Senator Chipp asked the Minister representing the Minister for Foreign Affairs, upon notice, on 10 October 1985:

(1) Has Australia either raised or spoken on the Kurdish right to national self-determination in any United Nations (UN) forum since 1945.

(2) Will the Government raise the Kurdish question at any of the UN forums given the right to national self-determination of the Kurds under:

(a) the Charter of the UN (Chapter XI);

(b) the Universal Declaration of Human Rights, (Article 15, Article 21);

(c) the Declaration on the Granting of Independence to Colonial Countries and Peoples 1960 (Article 1, 2);

(d) the Declaration on Principles of International Law concerning Friendly Relations and Co-operation among States in accordance with the Charter of the UN 1970;

(e) the Helsinki Declaration 1975 (Article VIII);

(f) the International Covenant on Economic, Social and Cultural Rights 1976 (Articles 1); and

(g) the International Covenant on Civil and Political Rights 1976 (Article 27).

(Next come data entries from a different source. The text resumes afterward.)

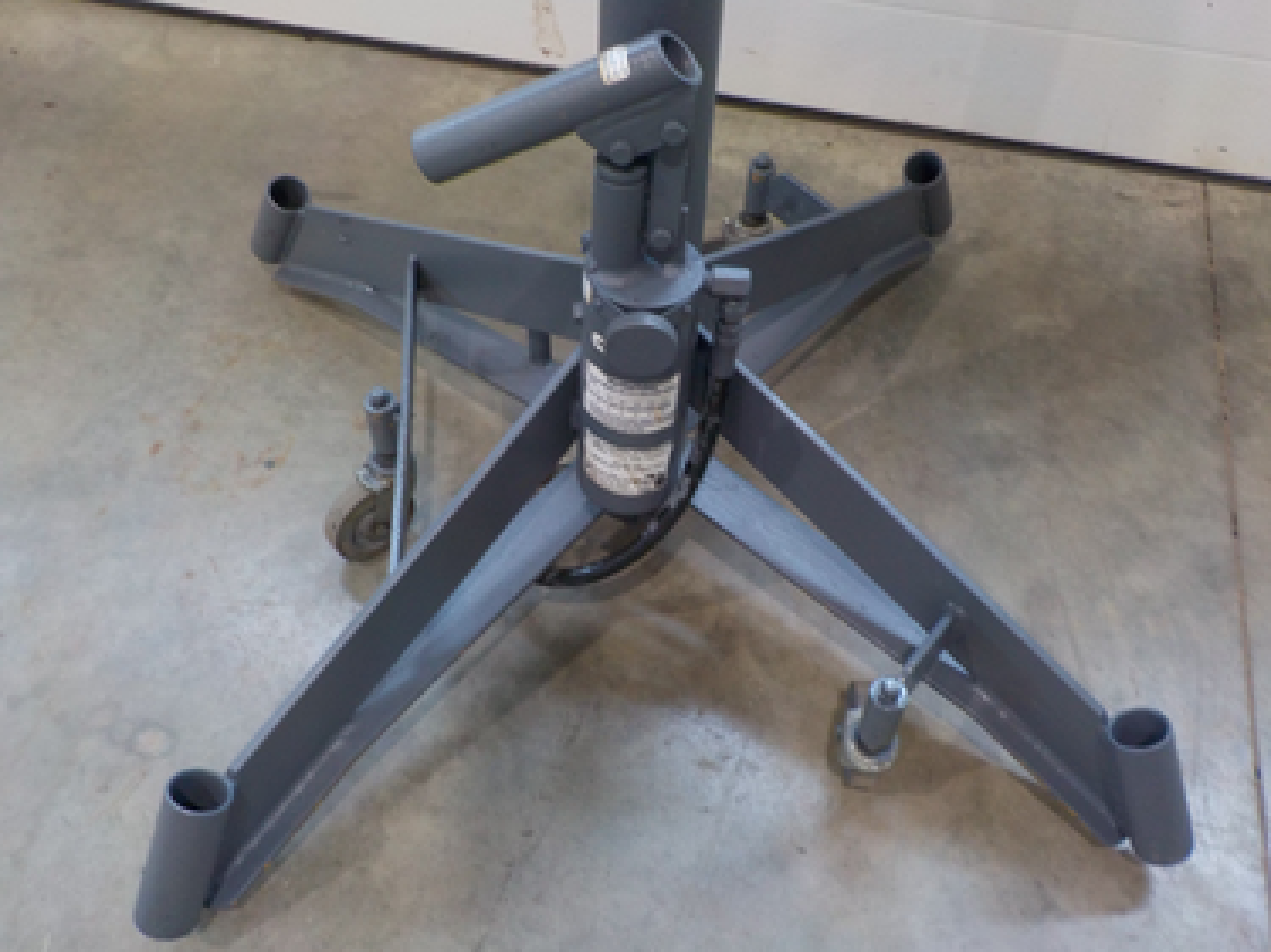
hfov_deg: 56.8
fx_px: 1175
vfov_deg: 44.1
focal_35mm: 32
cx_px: 627
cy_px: 451
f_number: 3.3
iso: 200
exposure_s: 1/30
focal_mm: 4.1
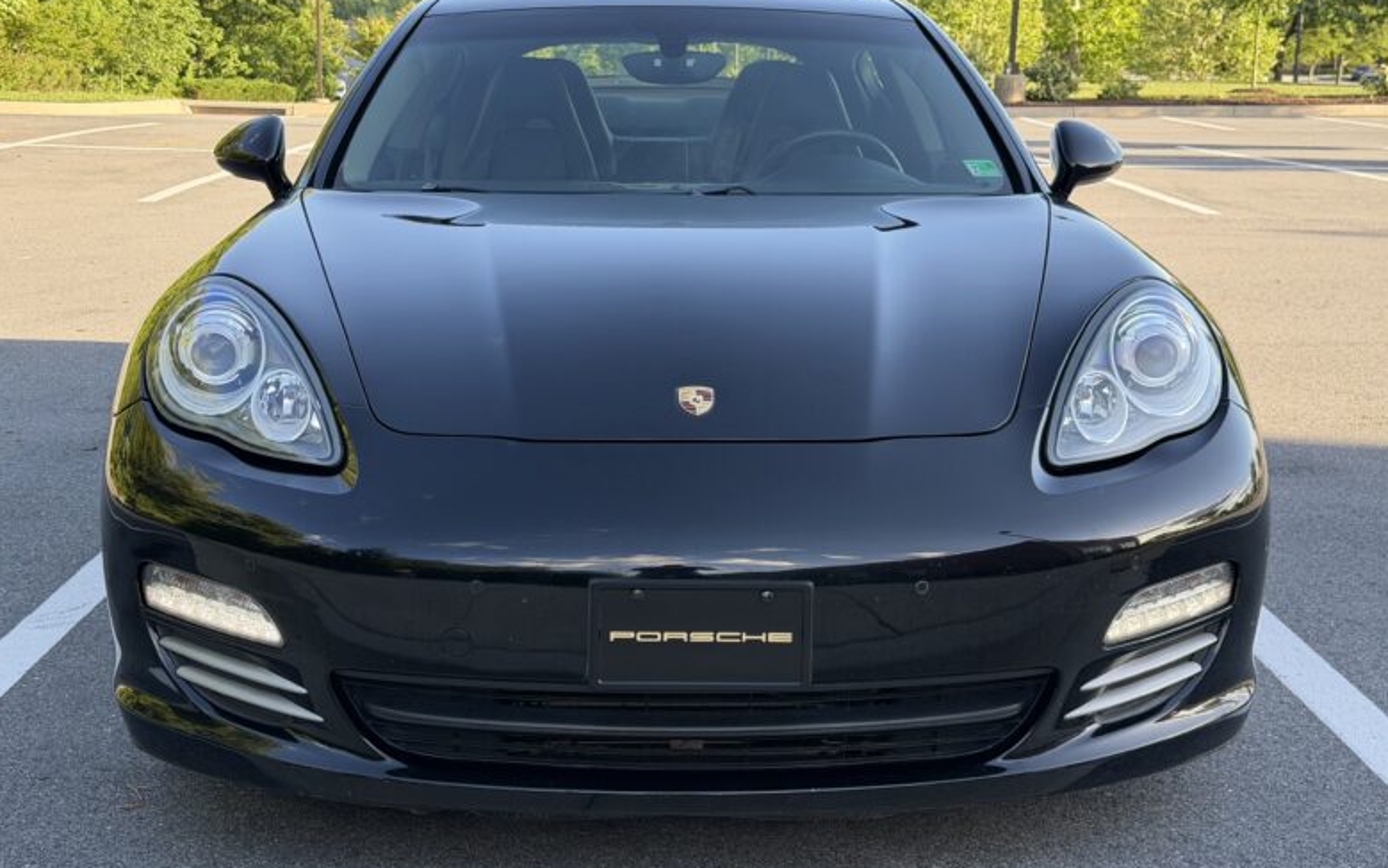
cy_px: 450
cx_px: 690
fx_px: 1967
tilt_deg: -13.0
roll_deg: -1.3
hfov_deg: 38.9
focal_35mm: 52
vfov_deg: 24.9
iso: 80
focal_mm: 6.76
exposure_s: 1/425
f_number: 1.78
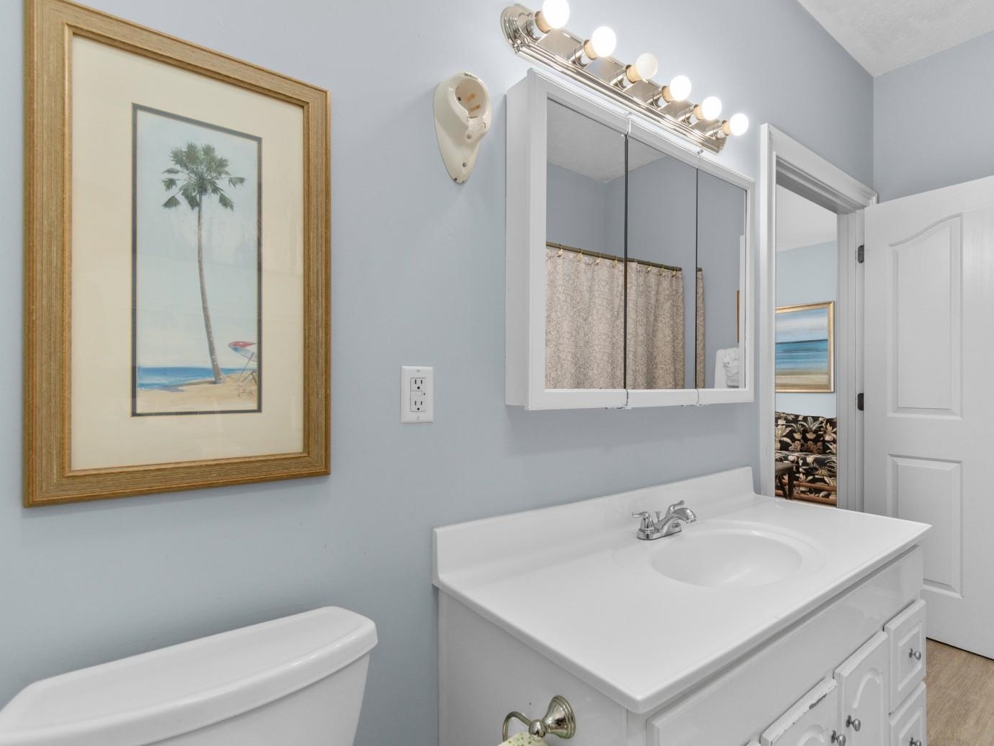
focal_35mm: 17
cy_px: 373
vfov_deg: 74.7
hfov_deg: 90.5
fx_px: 488
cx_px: 561
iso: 100
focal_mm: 10
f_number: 4.5
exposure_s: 1/13
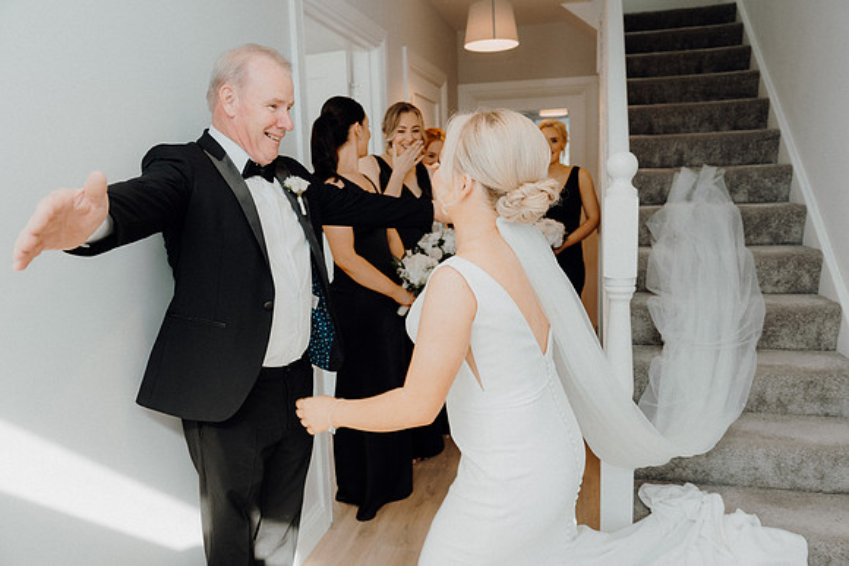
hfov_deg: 69.4
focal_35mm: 26
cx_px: 424
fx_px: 613
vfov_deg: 49.6
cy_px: 283
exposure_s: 1/160
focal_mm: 26
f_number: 3.5
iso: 250
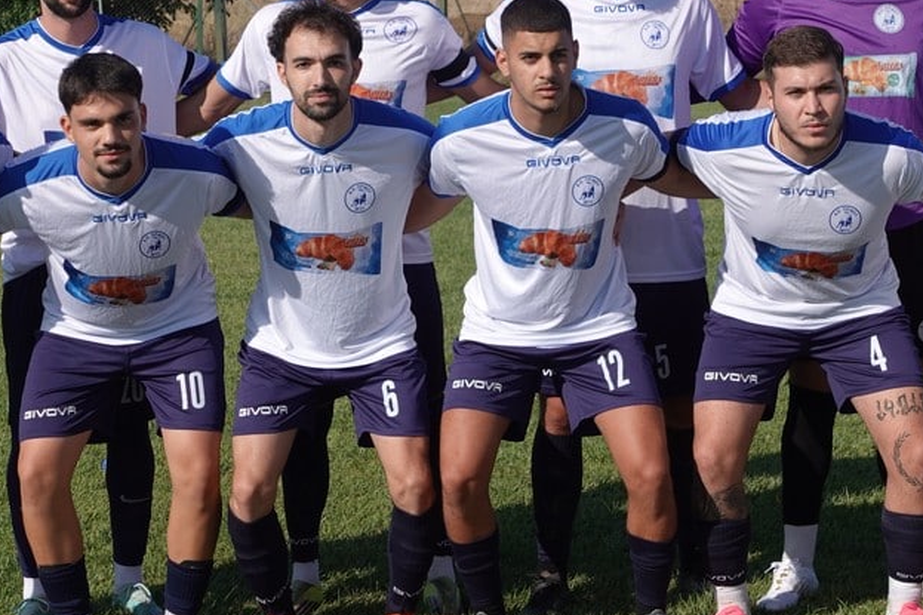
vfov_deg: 13.1
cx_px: 465
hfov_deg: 19.6
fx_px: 2666
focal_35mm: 104
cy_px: 222
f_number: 4
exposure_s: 1/200
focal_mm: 20.33
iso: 125
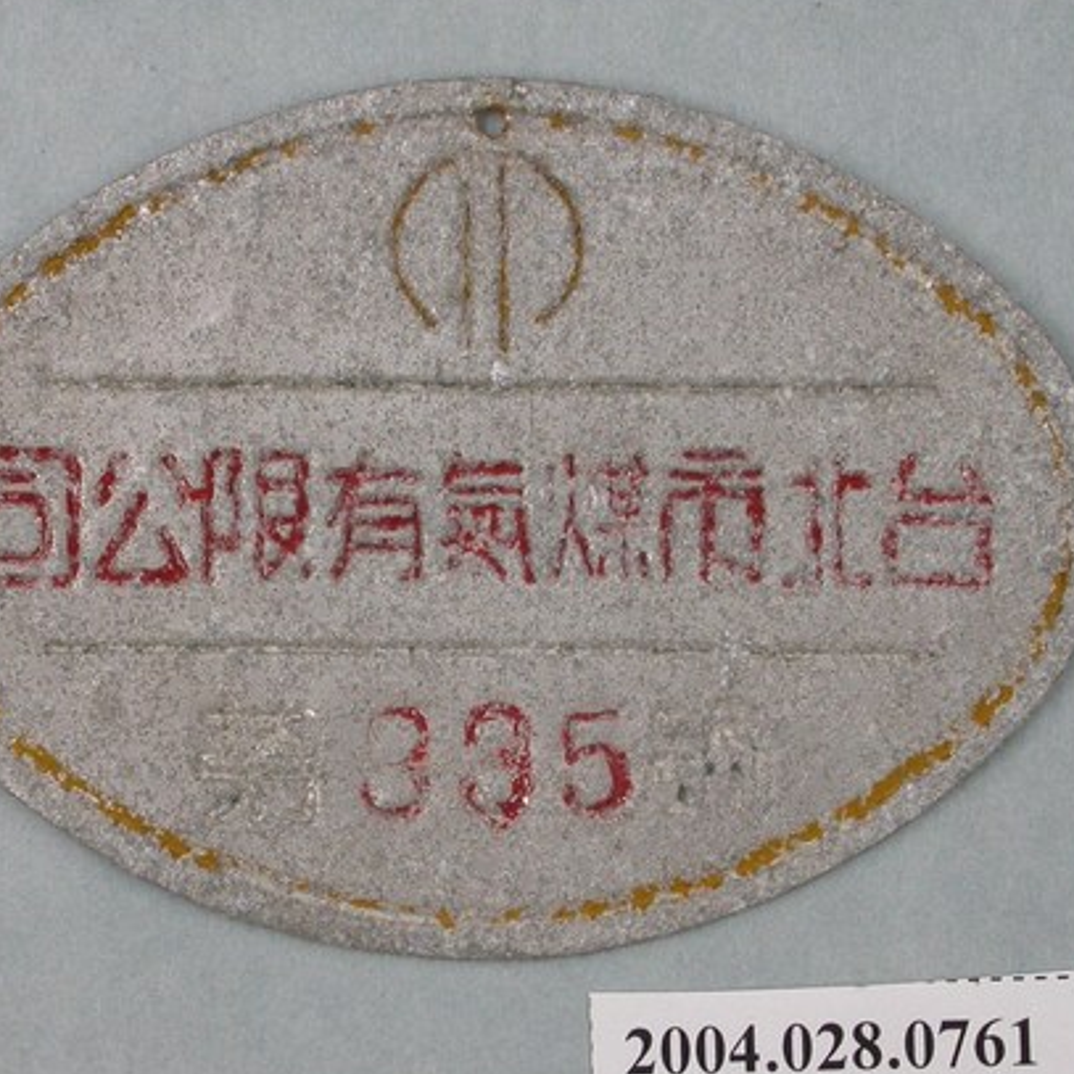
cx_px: 520
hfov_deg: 11.4
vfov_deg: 11.4
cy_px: 596
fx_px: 5371
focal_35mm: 153
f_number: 4.7
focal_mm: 22.8
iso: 100
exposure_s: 1/30
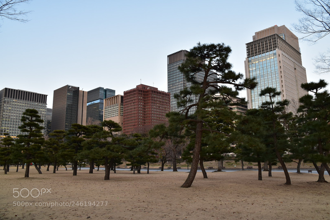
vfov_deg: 43.6
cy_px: 110
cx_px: 165
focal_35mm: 30
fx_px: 275
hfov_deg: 61.9
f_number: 7.1
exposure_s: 1/30
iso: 400
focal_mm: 20
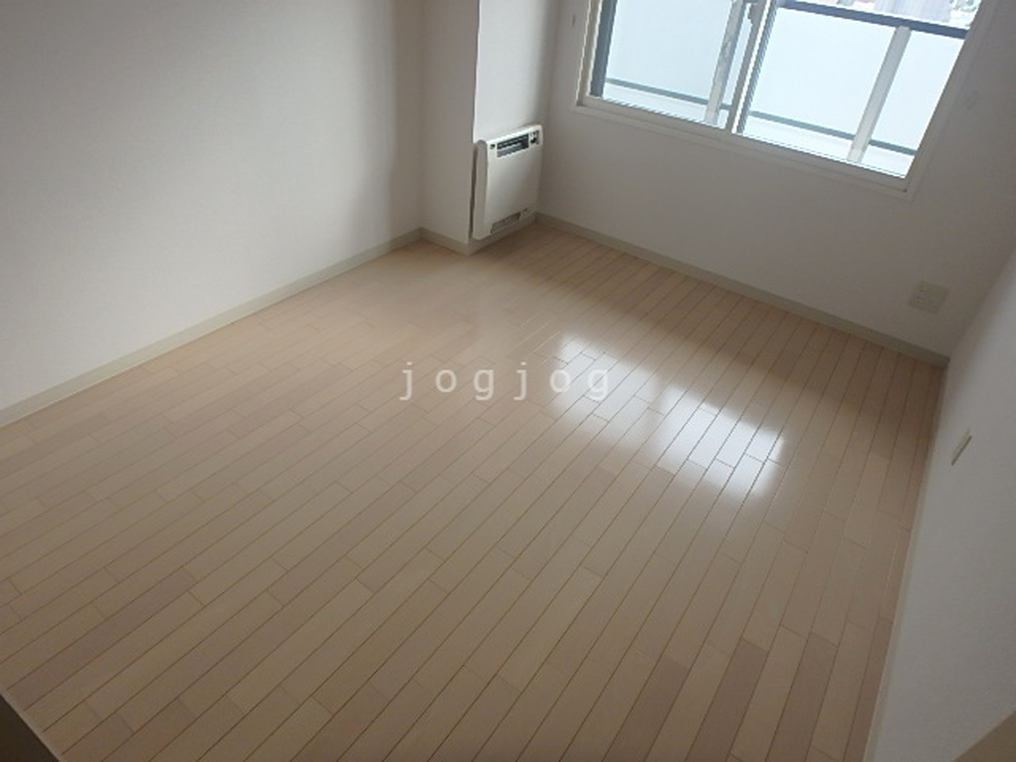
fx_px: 616
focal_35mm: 21
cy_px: 381
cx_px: 508
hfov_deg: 79.0
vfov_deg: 63.4
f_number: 3.5
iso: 125
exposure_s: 1/60
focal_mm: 3.7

Senator Gareth Evans —The Minister for Foreign Affairs has provided the following answer to the honourable senator's question:

There was correspondence with the honourable senator on the situation of the Kurdish people earlier in the year. As was said at that time, it seems clear that the Kurds, as a minority population in a number of countries, do suffer disciminatory measures. The Government has a good record in responding to clear cases of such discrimination and, in relation to the Kurds, has raised problems brought to its attention both in bilateral contexts and in multilateral human rights fora, most recently at the 41st session of the Commission on Human Rights earlier this year.

As to the issue of a Kurdish right to self-determination, the Australian Government does not consider it is appropriate to view the problems of the Kurds in the context of self-determination as it is understood in the international instruments referred to. The problem is not one of national autonomy but rather, where it occurs, the oppression of members of a minority group who should freely be able to enjoy their cultural and ethnic diversity within the dominant society.

The Government has not hesitated to assist the cause of numerous oppressed ethnic and religious groups. As specific violations are brought to our attention, appropriate action will be considered.